Stesso discorso vale, purtroppo, anche per il presente Albatros, dove il climax ci mette davvero molto ad arrivare e quando lo fa, tutto accade come in sordina, dopo che il film si è stancamente trascinato per oltre la metà della sua durata. Un climax che, dunque, proprio per il suddetto motivo, viene accolto in modo tiepido anche dallo spettatore. Che fare, dunque, affinché il lungometraggio possa essere in qualche modo “salvato in corner”? Purtroppo, resta ben poco da fare. E nonostante momenti di pseudo tensione che, analogamente a quanto accaduto nei minuti precedenti, anch’essi si trascinano stancamente, bastano piccoli ma pacchiani dettagli a far perdere all’intero lungometraggio i pochi punti che era riuscito a guadagnare.

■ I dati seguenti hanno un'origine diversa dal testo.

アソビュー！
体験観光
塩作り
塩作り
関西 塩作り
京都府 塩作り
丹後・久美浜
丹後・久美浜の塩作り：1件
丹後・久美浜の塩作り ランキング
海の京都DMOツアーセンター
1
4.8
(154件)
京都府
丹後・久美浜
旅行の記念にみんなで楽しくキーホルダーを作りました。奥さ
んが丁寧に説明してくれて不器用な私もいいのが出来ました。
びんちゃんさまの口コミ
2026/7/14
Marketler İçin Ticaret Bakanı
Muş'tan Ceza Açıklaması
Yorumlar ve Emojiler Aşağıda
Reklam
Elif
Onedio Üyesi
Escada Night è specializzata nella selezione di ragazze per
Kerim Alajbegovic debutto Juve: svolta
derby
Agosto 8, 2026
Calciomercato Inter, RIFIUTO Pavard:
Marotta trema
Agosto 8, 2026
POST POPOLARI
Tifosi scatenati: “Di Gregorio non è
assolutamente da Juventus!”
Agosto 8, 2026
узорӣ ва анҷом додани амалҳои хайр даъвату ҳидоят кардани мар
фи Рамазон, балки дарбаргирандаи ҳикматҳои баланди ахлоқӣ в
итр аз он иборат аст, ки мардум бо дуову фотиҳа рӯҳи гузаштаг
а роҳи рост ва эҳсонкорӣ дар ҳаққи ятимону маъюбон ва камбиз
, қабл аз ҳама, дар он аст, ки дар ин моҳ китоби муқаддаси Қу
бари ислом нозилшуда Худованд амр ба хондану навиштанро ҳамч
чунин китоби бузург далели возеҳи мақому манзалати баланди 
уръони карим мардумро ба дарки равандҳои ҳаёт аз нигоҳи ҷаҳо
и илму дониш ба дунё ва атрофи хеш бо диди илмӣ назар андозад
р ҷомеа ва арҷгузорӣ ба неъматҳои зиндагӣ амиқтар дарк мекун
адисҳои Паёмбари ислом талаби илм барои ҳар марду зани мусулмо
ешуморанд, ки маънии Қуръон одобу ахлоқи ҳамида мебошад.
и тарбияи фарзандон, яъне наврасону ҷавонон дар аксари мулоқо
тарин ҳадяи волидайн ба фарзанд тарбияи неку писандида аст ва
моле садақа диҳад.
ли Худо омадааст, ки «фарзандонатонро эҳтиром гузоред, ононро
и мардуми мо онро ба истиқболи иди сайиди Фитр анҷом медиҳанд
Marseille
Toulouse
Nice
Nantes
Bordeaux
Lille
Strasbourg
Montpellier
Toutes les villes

Perché, di fatto, uno dei pochi elementi degni di nota del presente Albatros è proprio una profonda indagine psicologica del protagonista (impersonato da un bravo Jérémie Renier), che, tuttavia, non è sufficiente a far sì che l’intero lavoro funzioni. E Xavier Beauvois – che qui vediamo anche in un bizzarro cameo nei panni di un alcolizzato – proprio non è riuscito a gestire la situazione, ha promesso molto, ma, in fin dei conti, è riuscito solamente a far sì che l’intero suo lavoro girasse pericolosamente a vuoto, parlandosi addosso e risultando decisamente piatto e privo di ritmo. Peccato.